##### READING PASSAGE

Yodlee REST API Documentation

Yodlee Aggregation API is designed for clients who need permission-based access and bank-level security to access their customers bank, credit card, investments, loan accounts and other financial data.

Yodlee platform aggregates consumers financial data based on a user-permission model, whereby a consumer voluntarily provides online access credentials for an account or a set of accounts. The data is gathered and stored in Yodlee's database in a well-defined and normalized structure. The aggregation APIs allows you to retrieve and view this data.


Use of Yodlee APIs requires application login (referred as cobrand login) as well login for end user (referred to as user login). Cobrand login establishes authentication for client application with Yodlee platform. End user login allows clients to use APIs for their own customers.

Authentication Headers

Calls to Yodlee API require authentication tokens passed through Authorization HTTP header, the format for Authorization Header is as below:

GET /ysl/restserver/v1/accounts HTTP/1.1
Host: developer.api.yodlee.com
Connection: keep-alive
Accept: application/json
Origin: https://developer.yodlee.com
User-Agent: Mozilla/5.0 (Macintosh; Intel Mac OS X 10_11_6) AppleWebKit/537.36 (KHTML, like Gecko) Chrome/53.0.2785.116 Safari/537.36
Authorization: {cobSession=08062013_0:a85b10c7d99cadaed03363dba4f9c5d9db0fbe38feebd5e749f67a61b64d5b1f02abbc2a294f3179bcbfa15fe8eac08292035b32128403fca134134b98226a53,userSession=08062013_2:e0af3dab005bc1a33915c5f486d2465ff08dfe65dd233bdc4c9ec0a908e580e7198323eea76f002420eed1ba7e3b974acff1979b3329b18953dab534cd0bf5b6}
Referer: https://developer.yodlee.com/apidocs/index.php
Accept-Encoding: gzip, deflate, sdch, br
Accept-Language: en-US,en;q=0.8

Refer to Get Started guide on how to use Yodlee APIs in your application.

Use your Yodlee Developer Portal Login to quickly set authentication tokens.

: :


Cobrand Token:

User Token:
Exclude user token
Some APIs don't require user tokens; review the appropriate API section.

##########
##### SUPPLIED RECORDS

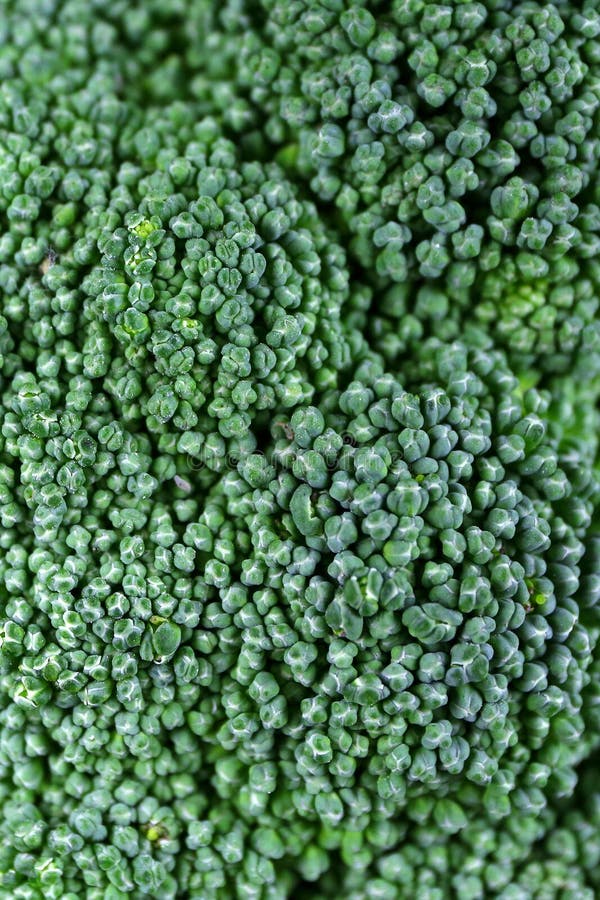
Image resolution: width=600 pixels, height=900 pixels. What are the coordinates of `corner` in the screenshot? It's located at (597, 2), (3, 896), (596, 896), (4, 1).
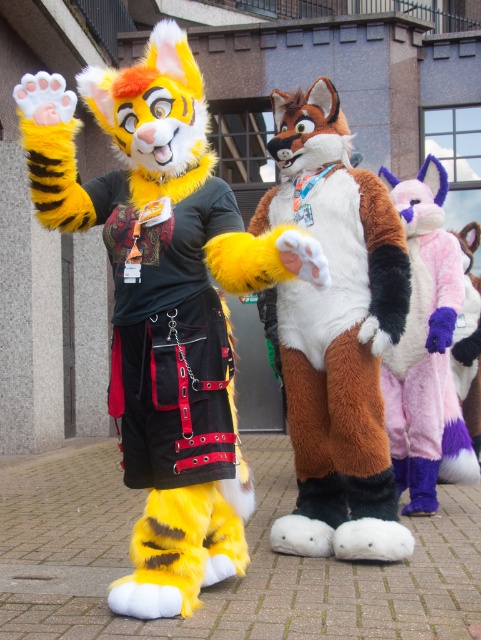
You are a photographer positioned to capture the two fursuiters in the scene. You notice the fluffy yellow fur at center and the fluffy fur skirt at center. Which object should you focus on first to ensure it appears sharp in the photo?

The fluffy yellow fur at center is in front of the fluffy fur skirt at center, so you should focus on the fluffy yellow fur at center first to ensure it appears sharp in the photo.

You are organizing a photoshoot and need to position the fluffy fur skirt at center and the purple fuzzy coat at right in a way that both are visible. Considering their widths, which object should be placed closer to the camera to ensure both are fully visible in the frame?

The purple fuzzy coat at right should be placed closer to the camera since it might be narrower than the fluffy fur skirt at center, allowing both to fit within the frame.

You are a photographer at a cosplay event and want to capture the fluffy fur skirt at center. Where should you focus your camera to ensure it is in the frame? Please provide coordinates in the format of a point like this example format point (169,337).

The point to focus on is point (169,337), which corresponds to the fluffy fur skirt at center.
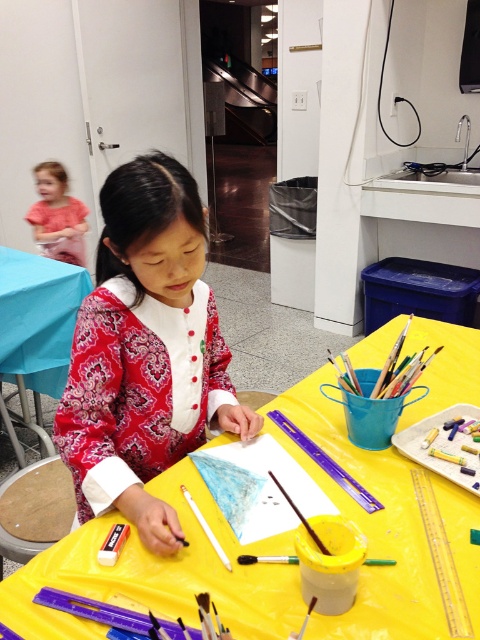
The width and height of the screenshot is (480, 640). I want to click on matte red dress at center, so click(144, 352).

Looking at this image, between matte red dress at center and matte blue table at center, which one appears on the left side from the viewer's perspective?

From the viewer's perspective, matte blue table at center appears more on the left side.

Who is more forward, (105, 417) or (24, 413)?

Point (105, 417) is in front.

Locate an element on the screen. The image size is (480, 640). matte red dress at center is located at coordinates (144, 352).

In the scene shown: Is yellow plastic table at center to the left of matte blue table at center from the viewer's perspective?

Incorrect, yellow plastic table at center is not on the left side of matte blue table at center.

Is point (211, 589) positioned after point (20, 337)?

No, (211, 589) is closer to viewer.

Where is `yellow plastic table at center`? yellow plastic table at center is located at coordinates (157, 576).

Is point (411, 508) more distant than point (48, 166)?

No, it is in front of (48, 166).

Does yellow plastic table at center appear on the right side of matte pink shirt at upper left?

Indeed, yellow plastic table at center is positioned on the right side of matte pink shirt at upper left.

You are a GUI agent. You are given a task and a screenshot of the screen. Output one action in this format:
    pyautogui.click(x=<x>, y=<y>)
    Task: Click on the yellow plastic table at center
    This screenshot has width=480, height=640.
    Given the screenshot: What is the action you would take?
    pyautogui.click(x=157, y=576)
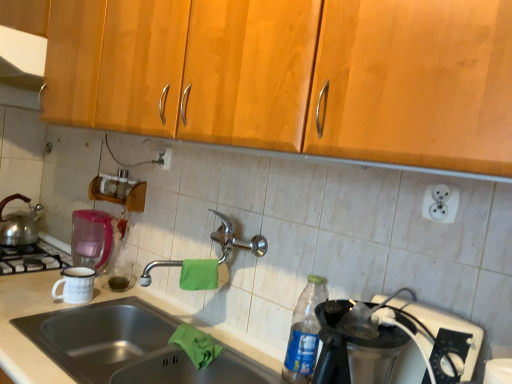
Question: Is point (74, 301) closer or farther from the camera than point (189, 345)?

Choices:
 (A) farther
 (B) closer

Answer: (A)

Question: From a real-world perspective, relative to green cloth at sink, the first material positioned from the bottom, is white enamel mug at left vertically above or below?

Choices:
 (A) below
 (B) above

Answer: (B)

Question: Considering the real-world distances, which object is farthest from the stainless steel sink at lower left?

Choices:
 (A) polished metal faucet at center
 (B) white plastic outlet at upper right, which is the first electric outlet from right to left
 (C) shiny silver tea pot at left
 (D) green cloth at center, acting as the 2th material starting from the bottom
 (E) clear plastic bottle at lower right

Answer: (C)

Question: Considering the real-world distances, which object is farthest from the polished metal faucet at center?

Choices:
 (A) shiny silver tea pot at left
 (B) green cloth at sink, which ranks as the second material in top-to-bottom order
 (C) clear plastic bottle at lower right
 (D) stainless steel sink at lower left
 (E) white plastic outlet at upper right, acting as the 2th electric outlet starting from the top

Answer: (A)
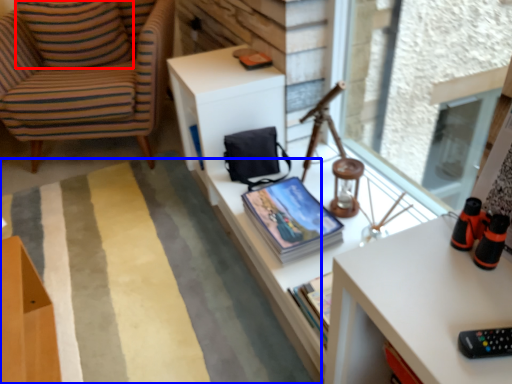
Question: Which point is closer to the camera, pillow (highlighted by a red box) or plain (highlighted by a blue box)?

Choices:
 (A) pillow
 (B) plain

Answer: (B)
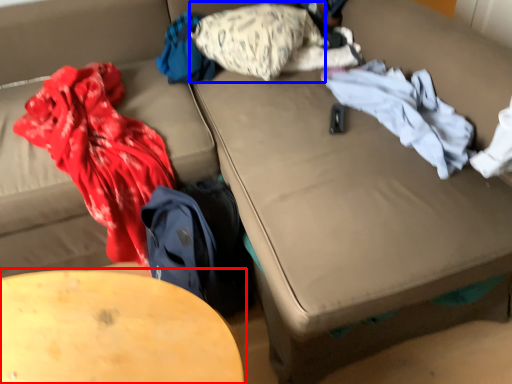
Question: Which object is closer to the camera taking this photo, table (highlighted by a red box) or pillow (highlighted by a blue box)?

Choices:
 (A) table
 (B) pillow

Answer: (A)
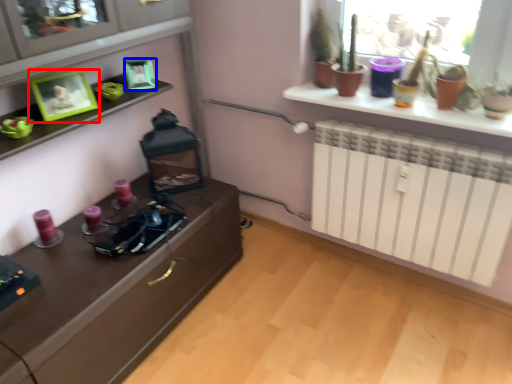
Question: Among these objects, which one is farthest to the camera, picture frame (highlighted by a red box) or picture frame (highlighted by a blue box)?

Choices:
 (A) picture frame
 (B) picture frame

Answer: (B)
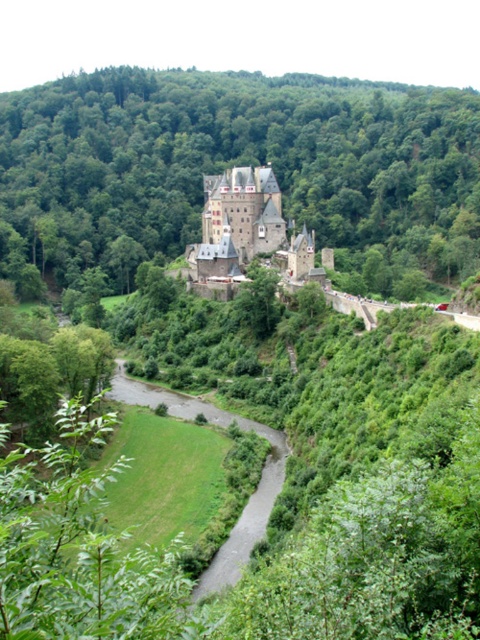
Question: Which of the following is the closest to the observer?

Choices:
 (A) stone medieval castle at center
 (B) green leafy tree at center

Answer: (A)

Question: From the image, what is the correct spatial relationship of green leafy tree at center in relation to stone medieval castle at center?

Choices:
 (A) below
 (B) above

Answer: (B)

Question: Where is green leafy tree at center located in relation to stone medieval castle at center in the image?

Choices:
 (A) left
 (B) right

Answer: (B)

Question: Which of the following is the farthest from the observer?

Choices:
 (A) green leafy tree at center
 (B) stone medieval castle at center

Answer: (A)

Question: Is green leafy tree at center further to the viewer compared to stone medieval castle at center?

Choices:
 (A) yes
 (B) no

Answer: (A)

##########

## QUESTIONS ON THE MATERIAL
1) Please output the passage of the Yodlee API documentation from "Yodlee Aggregation API" to "view this data.".
2) Pick up the Yodlee API documentation after its last line and carry it on.
The entries are separate material with no connection to the Yodlee API documentation.

## TASK RESULTS
1)
Yodlee Aggregation API is designed for clients who need permission-based access and bank-level security to access their customers bank, credit card, investments, loan accounts and other financial data.

Yodlee platform aggregates consumers financial data based on a user-permission model, whereby a consumer voluntarily provides online access credentials for an account or a set of accounts. The data is gathered and stored in Yodlee's database in a well-defined and normalized structure. The aggregation APIs allows you to retrieve and view this data.

2)
Yodlee PKI Encryption

Yodlee is commited to security of information transferred between client applications to its server. Yodlee already uses industry standard security practices at transport layer (HTTPS). To go a step further, Yodlee APIs has optional feature to allow customers encrypt all sensitive information (account credentials) prior to sending those over API call. Sensitive information is encrypted using Yodlee Public Key (obtained using API call).

To use Yodlee PKI Feature along with Yodlee APIs refer to integration document Here

For encrypting sensitive credentials before API call, use encryption utility Here

Yodlee APIs working with PKI Features
1. Add Account : POST /v1/providerAccounts
2. Update Account: PUT /v1/providerAccounts

Yodlee FastLink

Today's banking and financial application consumers want one place where they can login and see all of their financial accounts. Yet adding and verifying financial accounts within a financial app can be a hassle.

For Internet innovators, the out-of-the-box experience makes it easy to integrate Yodlee FastLink into your financial app, speed it to market and cost effectively maintain it.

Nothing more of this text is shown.